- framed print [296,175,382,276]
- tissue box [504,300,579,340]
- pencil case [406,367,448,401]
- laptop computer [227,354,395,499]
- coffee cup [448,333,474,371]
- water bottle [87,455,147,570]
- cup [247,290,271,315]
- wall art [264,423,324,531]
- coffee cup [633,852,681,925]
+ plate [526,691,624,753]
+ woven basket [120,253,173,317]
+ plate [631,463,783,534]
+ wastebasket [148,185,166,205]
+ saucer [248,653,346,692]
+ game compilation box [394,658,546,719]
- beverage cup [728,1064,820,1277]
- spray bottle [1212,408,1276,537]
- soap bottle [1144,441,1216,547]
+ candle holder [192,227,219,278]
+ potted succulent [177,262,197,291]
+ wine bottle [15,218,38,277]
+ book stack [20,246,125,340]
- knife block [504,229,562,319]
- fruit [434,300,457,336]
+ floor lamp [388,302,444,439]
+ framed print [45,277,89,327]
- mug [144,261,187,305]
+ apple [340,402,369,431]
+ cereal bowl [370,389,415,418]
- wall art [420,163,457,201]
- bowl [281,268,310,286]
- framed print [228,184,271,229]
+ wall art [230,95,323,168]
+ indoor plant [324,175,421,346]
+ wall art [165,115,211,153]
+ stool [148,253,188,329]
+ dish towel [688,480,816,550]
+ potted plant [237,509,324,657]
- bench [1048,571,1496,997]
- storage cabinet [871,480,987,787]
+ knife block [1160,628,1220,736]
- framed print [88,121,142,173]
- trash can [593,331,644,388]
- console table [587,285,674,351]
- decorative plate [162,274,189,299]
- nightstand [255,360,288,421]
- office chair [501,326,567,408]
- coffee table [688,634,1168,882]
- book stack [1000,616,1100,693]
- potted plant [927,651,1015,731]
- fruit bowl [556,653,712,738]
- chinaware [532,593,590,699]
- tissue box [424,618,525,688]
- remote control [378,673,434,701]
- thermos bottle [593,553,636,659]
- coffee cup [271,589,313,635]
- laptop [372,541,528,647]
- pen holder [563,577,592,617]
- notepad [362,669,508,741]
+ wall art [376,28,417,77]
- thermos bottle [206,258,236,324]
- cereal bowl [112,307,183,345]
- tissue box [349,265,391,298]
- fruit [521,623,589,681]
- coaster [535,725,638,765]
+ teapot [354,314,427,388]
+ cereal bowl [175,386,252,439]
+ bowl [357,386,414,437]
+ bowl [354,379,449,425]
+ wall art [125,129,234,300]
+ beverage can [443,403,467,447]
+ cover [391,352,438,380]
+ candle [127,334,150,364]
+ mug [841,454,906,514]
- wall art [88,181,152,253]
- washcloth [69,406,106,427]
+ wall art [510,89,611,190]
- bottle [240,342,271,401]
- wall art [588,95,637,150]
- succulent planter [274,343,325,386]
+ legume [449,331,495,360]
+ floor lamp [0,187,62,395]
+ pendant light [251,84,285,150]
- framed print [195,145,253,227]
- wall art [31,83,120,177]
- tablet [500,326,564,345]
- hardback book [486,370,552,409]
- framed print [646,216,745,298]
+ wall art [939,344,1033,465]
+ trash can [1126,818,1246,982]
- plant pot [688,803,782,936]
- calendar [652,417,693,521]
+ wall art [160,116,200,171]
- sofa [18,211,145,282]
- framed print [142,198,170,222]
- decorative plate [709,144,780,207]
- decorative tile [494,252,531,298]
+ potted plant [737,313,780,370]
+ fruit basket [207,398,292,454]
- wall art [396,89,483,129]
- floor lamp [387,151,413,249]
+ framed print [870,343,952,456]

**EXERCISE BRIEF**: Give back the entire listing verbatim.

**RESULT FOR THIS EXERCISE**:
- framed print [296,175,382,276]
- tissue box [504,300,579,340]
- pencil case [406,367,448,401]
- laptop computer [227,354,395,499]
- coffee cup [448,333,474,371]
- water bottle [87,455,147,570]
- cup [247,290,271,315]
- wall art [264,423,324,531]
- coffee cup [633,852,681,925]
+ plate [526,691,624,753]
+ woven basket [120,253,173,317]
+ plate [631,463,783,534]
+ wastebasket [148,185,166,205]
+ saucer [248,653,346,692]
+ game compilation box [394,658,546,719]
- beverage cup [728,1064,820,1277]
- spray bottle [1212,408,1276,537]
- soap bottle [1144,441,1216,547]
+ candle holder [192,227,219,278]
+ potted succulent [177,262,197,291]
+ wine bottle [15,218,38,277]
+ book stack [20,246,125,340]
- knife block [504,229,562,319]
- fruit [434,300,457,336]
+ floor lamp [388,302,444,439]
+ framed print [45,277,89,327]
- mug [144,261,187,305]
+ apple [340,402,369,431]
+ cereal bowl [370,389,415,418]
- wall art [420,163,457,201]
- bowl [281,268,310,286]
- framed print [228,184,271,229]
+ wall art [230,95,323,168]
+ indoor plant [324,175,421,346]
+ wall art [165,115,211,153]
+ stool [148,253,188,329]
+ dish towel [688,480,816,550]
+ potted plant [237,509,324,657]
- bench [1048,571,1496,997]
- storage cabinet [871,480,987,787]
+ knife block [1160,628,1220,736]
- framed print [88,121,142,173]
- trash can [593,331,644,388]
- console table [587,285,674,351]
- decorative plate [162,274,189,299]
- nightstand [255,360,288,421]
- office chair [501,326,567,408]
- coffee table [688,634,1168,882]
- book stack [1000,616,1100,693]
- potted plant [927,651,1015,731]
- fruit bowl [556,653,712,738]
- chinaware [532,593,590,699]
- tissue box [424,618,525,688]
- remote control [378,673,434,701]
- thermos bottle [593,553,636,659]
- coffee cup [271,589,313,635]
- laptop [372,541,528,647]
- pen holder [563,577,592,617]
- notepad [362,669,508,741]
+ wall art [376,28,417,77]
- thermos bottle [206,258,236,324]
- cereal bowl [112,307,183,345]
- tissue box [349,265,391,298]
- fruit [521,623,589,681]
- coaster [535,725,638,765]
+ teapot [354,314,427,388]
+ cereal bowl [175,386,252,439]
+ bowl [357,386,414,437]
+ bowl [354,379,449,425]
+ wall art [125,129,234,300]
+ beverage can [443,403,467,447]
+ cover [391,352,438,380]
+ candle [127,334,150,364]
+ mug [841,454,906,514]
- wall art [88,181,152,253]
- washcloth [69,406,106,427]
+ wall art [510,89,611,190]
- bottle [240,342,271,401]
- wall art [588,95,637,150]
- succulent planter [274,343,325,386]
+ legume [449,331,495,360]
+ floor lamp [0,187,62,395]
+ pendant light [251,84,285,150]
- framed print [195,145,253,227]
- wall art [31,83,120,177]
- tablet [500,326,564,345]
- hardback book [486,370,552,409]
- framed print [646,216,745,298]
+ wall art [939,344,1033,465]
+ trash can [1126,818,1246,982]
- plant pot [688,803,782,936]
- calendar [652,417,693,521]
+ wall art [160,116,200,171]
- sofa [18,211,145,282]
- framed print [142,198,170,222]
- decorative plate [709,144,780,207]
- decorative tile [494,252,531,298]
+ potted plant [737,313,780,370]
+ fruit basket [207,398,292,454]
- wall art [396,89,483,129]
- floor lamp [387,151,413,249]
+ framed print [870,343,952,456]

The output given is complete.